Here is the training command. We find model performance convergences after twenty epochs, and here we set the maximum training epoch to
output_dir="./data/dense-mlm/english-marco/baseline_train/distil"
python -m torch.distributed.launch --nproc_per_node 4 \
-m disentangled_retriever.dense.finetune.run_distill \
--pooling average \
--similarity_metric ip \
--qrel_path ./data/datasets/msmarco-passage/qrels.train \
--query_path ./data/datasets/msmarco-passage/query.train \
--corpus_path ./data/datasets/msmarco-passage/corpus.tsv \
--ce_scores_file ./data/datasets/msmarco-passage/cross-encoder-ms-marco-MiniLM-L-6-v2-scores.pkl.gz \
--output_dir $output_dir \
--model_name_or_path bert-base-uncased \
--logging_steps 100 \
--max_query_len 24 \
--max_doc_len 128 \
--per_device_train_batch_size 32 \
--inv_temperature 1 \
--gradient_accumulation_steps 1 \
--fp16 \
--neg_per_query 3 \
--learning_rate 1e-5 \
--num_train_epochs 20 \
--dataloader_drop_last \
--overwrite_output_dir \
--dataloader_num_workers 0 \
--weight_decay 0 \
--lr_scheduler_type "constant" \
--save_strategy "epoch" \
--optim adamw_torch
Here is an example code to evaluate the out-of-domain performance on Lotte-Tech.

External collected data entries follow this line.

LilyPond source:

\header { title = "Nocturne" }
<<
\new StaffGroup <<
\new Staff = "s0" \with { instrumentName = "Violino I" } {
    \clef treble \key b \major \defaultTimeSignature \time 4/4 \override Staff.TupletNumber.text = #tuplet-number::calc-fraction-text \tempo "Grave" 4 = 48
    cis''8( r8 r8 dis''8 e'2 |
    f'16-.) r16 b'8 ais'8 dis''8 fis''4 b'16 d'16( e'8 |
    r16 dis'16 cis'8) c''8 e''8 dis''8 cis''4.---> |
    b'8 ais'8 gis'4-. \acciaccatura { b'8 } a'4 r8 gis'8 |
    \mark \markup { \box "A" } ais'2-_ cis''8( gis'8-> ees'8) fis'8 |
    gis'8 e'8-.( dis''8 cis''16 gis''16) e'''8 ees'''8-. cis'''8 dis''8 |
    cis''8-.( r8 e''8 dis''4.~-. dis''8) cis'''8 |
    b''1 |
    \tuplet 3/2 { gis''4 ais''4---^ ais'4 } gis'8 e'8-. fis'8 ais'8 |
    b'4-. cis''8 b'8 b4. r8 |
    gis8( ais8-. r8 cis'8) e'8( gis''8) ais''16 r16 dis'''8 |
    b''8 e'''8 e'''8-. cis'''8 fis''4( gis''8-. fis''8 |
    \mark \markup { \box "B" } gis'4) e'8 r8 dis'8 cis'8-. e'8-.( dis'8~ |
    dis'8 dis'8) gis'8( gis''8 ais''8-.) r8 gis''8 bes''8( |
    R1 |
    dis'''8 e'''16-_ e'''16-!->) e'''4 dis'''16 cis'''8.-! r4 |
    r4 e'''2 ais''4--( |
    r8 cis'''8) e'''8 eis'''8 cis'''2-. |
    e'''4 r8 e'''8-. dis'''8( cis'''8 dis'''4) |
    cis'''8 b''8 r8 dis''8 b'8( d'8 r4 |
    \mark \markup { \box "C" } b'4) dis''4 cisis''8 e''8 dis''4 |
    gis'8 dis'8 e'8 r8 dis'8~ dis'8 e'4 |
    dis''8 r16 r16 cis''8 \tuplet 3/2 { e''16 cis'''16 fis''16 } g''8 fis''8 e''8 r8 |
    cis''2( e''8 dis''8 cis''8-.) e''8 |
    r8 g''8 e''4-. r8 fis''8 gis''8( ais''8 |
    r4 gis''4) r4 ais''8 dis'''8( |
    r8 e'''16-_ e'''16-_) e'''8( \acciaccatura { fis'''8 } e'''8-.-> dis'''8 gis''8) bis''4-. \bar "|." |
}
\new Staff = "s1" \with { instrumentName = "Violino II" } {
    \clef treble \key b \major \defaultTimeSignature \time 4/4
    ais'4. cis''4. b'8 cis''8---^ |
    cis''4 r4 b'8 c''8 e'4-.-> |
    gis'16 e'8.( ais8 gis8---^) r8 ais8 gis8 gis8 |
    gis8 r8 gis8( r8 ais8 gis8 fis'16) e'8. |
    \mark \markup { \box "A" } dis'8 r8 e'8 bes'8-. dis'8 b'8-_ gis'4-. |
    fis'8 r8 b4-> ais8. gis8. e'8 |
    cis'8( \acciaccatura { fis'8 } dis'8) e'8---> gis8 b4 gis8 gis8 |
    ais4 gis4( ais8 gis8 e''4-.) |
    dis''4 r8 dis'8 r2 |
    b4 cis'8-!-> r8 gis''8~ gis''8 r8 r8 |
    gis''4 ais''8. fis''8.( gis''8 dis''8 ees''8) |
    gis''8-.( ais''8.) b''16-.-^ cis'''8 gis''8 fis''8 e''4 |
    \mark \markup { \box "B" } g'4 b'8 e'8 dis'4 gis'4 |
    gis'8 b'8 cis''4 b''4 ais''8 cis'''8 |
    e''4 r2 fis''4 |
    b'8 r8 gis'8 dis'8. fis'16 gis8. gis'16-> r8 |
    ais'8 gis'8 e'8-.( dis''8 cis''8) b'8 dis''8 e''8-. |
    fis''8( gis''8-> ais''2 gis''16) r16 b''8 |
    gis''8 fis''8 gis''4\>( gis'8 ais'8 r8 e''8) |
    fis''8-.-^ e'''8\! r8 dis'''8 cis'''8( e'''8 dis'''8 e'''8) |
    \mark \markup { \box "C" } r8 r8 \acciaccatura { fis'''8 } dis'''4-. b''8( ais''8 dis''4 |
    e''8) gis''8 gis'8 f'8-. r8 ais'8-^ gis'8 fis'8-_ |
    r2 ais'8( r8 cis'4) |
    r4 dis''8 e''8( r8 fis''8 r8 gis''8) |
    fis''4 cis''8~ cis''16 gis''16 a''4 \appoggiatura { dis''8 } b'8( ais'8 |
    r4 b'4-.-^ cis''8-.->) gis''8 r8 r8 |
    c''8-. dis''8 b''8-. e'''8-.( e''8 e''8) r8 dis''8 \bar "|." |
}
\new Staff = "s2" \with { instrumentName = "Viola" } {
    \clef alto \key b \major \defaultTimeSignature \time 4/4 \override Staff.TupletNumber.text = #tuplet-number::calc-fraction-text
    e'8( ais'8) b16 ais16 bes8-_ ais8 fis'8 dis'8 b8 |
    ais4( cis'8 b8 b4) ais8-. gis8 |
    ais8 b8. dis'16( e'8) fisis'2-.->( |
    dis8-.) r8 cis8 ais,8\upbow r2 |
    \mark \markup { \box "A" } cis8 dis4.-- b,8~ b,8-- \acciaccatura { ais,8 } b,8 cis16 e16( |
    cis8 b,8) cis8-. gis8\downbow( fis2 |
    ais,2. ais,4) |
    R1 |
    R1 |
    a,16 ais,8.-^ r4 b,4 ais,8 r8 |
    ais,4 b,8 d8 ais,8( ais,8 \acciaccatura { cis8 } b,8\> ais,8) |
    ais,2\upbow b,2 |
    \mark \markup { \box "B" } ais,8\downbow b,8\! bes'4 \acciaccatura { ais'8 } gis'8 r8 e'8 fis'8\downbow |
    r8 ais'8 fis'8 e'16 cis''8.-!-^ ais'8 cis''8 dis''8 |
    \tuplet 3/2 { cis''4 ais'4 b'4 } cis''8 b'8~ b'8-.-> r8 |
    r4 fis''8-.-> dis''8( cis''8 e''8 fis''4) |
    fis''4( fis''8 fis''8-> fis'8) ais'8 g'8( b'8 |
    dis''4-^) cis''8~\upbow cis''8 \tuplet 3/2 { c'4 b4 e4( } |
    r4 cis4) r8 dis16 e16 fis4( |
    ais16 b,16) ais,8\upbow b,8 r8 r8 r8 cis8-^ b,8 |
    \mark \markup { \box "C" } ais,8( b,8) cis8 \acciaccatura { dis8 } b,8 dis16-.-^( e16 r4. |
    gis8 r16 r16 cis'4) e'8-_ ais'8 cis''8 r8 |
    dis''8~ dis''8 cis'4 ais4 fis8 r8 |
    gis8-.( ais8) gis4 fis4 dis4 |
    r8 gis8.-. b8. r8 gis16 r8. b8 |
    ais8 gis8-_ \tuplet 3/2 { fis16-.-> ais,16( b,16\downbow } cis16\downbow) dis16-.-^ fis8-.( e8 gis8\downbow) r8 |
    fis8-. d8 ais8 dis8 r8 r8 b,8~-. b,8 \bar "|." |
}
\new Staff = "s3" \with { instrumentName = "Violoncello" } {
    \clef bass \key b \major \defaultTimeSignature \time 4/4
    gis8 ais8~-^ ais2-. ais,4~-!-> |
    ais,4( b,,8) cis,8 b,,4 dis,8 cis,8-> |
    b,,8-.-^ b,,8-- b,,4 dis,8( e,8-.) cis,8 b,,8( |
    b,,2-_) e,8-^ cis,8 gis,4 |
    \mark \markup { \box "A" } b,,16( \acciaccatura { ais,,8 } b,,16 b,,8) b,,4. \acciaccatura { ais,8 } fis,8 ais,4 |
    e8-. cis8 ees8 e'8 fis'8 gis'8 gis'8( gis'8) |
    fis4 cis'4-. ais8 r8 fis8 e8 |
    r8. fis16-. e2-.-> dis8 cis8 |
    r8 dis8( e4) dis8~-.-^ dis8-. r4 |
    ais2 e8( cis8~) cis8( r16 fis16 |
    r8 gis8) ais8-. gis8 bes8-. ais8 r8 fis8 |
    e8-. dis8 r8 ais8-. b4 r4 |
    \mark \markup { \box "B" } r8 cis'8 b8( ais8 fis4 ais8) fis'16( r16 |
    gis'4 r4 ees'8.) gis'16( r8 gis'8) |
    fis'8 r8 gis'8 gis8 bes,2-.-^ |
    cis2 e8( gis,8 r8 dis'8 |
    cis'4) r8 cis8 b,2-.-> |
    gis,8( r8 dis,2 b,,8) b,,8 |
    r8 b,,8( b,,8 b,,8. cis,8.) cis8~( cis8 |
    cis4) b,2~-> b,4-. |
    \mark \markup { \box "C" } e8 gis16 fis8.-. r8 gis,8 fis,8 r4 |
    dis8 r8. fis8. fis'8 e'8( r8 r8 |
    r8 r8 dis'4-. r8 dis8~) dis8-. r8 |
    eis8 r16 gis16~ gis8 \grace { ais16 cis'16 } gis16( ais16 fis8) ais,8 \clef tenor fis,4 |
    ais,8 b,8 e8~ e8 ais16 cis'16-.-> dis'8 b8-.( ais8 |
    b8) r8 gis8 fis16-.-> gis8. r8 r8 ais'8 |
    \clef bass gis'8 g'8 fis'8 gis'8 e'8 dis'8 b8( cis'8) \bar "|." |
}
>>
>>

data_dir="./data/datasets/lotte/technology/test"
backbone_name_or_path="./data/dense-mlm/english-marco/baseline_train/distil"
output_dir="$backbone_name_or_path/evaluate/lotte/technology/test"

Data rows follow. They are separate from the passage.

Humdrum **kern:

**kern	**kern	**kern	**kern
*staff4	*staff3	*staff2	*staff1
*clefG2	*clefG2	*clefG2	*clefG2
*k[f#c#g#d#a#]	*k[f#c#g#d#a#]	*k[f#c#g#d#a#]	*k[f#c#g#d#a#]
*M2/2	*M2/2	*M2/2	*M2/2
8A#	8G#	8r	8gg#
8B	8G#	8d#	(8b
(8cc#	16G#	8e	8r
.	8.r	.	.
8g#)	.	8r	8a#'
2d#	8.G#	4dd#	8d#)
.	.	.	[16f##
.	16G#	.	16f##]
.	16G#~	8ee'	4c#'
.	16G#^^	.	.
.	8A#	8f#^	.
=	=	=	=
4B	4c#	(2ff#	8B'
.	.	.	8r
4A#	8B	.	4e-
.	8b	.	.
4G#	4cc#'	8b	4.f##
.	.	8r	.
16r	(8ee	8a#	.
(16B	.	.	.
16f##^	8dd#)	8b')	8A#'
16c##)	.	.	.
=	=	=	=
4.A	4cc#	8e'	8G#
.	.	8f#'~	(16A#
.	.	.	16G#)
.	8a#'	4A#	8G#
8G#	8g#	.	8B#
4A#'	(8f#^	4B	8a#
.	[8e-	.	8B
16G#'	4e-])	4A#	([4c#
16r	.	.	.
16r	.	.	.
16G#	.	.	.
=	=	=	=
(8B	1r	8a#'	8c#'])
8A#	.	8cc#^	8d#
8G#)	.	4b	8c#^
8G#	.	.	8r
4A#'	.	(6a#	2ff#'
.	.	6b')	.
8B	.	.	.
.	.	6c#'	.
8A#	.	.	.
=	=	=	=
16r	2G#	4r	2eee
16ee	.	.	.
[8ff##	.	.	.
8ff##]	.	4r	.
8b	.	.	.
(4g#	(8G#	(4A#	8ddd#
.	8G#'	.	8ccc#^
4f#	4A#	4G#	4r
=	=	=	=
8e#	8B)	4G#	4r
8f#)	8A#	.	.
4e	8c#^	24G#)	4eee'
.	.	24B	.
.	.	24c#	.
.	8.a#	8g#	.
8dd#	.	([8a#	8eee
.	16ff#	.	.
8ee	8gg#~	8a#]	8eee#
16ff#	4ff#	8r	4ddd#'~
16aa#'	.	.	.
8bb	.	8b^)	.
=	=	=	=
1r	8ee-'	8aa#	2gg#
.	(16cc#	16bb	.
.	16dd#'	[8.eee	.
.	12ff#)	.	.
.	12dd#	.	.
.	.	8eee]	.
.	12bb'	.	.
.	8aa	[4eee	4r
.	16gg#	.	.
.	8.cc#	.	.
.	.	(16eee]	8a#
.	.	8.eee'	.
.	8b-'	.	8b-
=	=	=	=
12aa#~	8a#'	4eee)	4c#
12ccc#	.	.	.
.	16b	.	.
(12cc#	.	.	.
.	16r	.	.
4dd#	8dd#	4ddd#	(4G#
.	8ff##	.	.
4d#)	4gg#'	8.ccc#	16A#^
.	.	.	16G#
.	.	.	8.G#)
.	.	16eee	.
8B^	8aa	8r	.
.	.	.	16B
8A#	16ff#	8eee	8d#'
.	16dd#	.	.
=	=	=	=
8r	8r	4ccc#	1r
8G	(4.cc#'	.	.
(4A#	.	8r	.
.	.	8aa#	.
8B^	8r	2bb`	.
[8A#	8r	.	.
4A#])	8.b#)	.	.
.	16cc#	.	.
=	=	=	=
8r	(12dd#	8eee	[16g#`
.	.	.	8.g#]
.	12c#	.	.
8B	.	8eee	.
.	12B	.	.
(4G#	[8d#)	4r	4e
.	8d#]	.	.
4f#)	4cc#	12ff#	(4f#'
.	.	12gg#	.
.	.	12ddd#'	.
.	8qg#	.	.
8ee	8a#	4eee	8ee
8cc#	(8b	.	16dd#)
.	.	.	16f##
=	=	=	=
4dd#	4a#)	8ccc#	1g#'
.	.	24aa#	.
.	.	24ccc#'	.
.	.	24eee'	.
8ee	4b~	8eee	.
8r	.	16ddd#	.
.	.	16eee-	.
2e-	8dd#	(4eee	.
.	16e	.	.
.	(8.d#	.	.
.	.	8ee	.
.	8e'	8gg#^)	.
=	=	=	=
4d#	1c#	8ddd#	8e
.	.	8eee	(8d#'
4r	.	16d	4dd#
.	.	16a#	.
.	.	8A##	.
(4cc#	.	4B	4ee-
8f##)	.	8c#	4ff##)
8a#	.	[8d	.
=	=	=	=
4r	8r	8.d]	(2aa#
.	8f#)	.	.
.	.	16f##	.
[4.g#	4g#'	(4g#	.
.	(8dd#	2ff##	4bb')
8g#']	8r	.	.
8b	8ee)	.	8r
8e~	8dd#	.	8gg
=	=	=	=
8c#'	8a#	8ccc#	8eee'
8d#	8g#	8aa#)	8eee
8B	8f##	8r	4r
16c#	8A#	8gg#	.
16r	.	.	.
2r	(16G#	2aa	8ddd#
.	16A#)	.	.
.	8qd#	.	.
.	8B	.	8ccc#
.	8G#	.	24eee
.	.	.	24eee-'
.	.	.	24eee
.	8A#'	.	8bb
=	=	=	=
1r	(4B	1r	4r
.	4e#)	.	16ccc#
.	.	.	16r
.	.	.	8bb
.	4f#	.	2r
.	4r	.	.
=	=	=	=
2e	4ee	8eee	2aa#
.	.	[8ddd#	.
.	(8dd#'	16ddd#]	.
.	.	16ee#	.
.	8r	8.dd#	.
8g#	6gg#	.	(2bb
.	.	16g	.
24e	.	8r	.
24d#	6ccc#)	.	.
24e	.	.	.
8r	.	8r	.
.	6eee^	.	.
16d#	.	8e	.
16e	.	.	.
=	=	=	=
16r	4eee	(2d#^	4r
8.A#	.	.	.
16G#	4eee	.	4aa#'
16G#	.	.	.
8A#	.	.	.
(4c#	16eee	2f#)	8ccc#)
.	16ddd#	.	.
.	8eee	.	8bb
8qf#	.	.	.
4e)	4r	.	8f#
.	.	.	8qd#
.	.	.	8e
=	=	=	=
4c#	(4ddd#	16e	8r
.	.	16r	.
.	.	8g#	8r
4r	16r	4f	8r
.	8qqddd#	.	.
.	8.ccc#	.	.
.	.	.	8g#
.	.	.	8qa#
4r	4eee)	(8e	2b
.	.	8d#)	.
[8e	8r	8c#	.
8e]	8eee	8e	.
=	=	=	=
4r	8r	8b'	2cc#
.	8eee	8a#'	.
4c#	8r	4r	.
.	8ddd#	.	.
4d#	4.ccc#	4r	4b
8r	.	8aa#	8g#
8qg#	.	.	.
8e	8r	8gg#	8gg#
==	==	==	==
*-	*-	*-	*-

python -m torch.distributed.launch --nproc_per_node 4 \
-m disentangled_retriever.dense.evaluate.run_eval \
--backbone_name_or_path $backbone_name_or_path \
--corpus_path $data_dir/corpus.tsv \
--query_path $data_dir/query.forum \
--qrel_path $data_dir/qrels.forum \
--output_dir $output_dir \
--out_corpus_dir $output_dir/corpus \
--out_query_dir $output_dir/forum \
--per_device_eval_batch_size 48 \
--overwrite_output_dir \
--dataloader_num_workers 8 \
--pooling average \
--similarity_metric ip \
--topk 1000
Following the above commands, we train and evaluate a baseline model. The evaluation results are
{'NDCG@1': 0.22006, 'NDCG@3': 0.18594, 'NDCG@5': 0.17411, 'NDCG@10': 0.17425, 'NDCG@100': 0.23766}
{'MAP@1': 0.04028, 'MAP@3': 0.06987, 'MAP@5': 0.08294, 'MAP@10': 0.09638, 'MAP@100': 0.11561}
{'Recall@10': 0.16897, 'Recall@50': 0.30296, 'Recall@100': 0.3691, 'Recall@200': 0.44096, 'Recall@500': 0.53007, 'Recall@1000': 0.59645}
{'P@1': 0.22006, 'P@3': 0.16816, 'P@5': 0.14002, 'P@10': 0.1017, 'P@100': 0.02408}
{'MRR@10': 0.31285, 'MRR@100': 0.32316}
The results slightly differ from the reported results in our paper, largely due to different environments.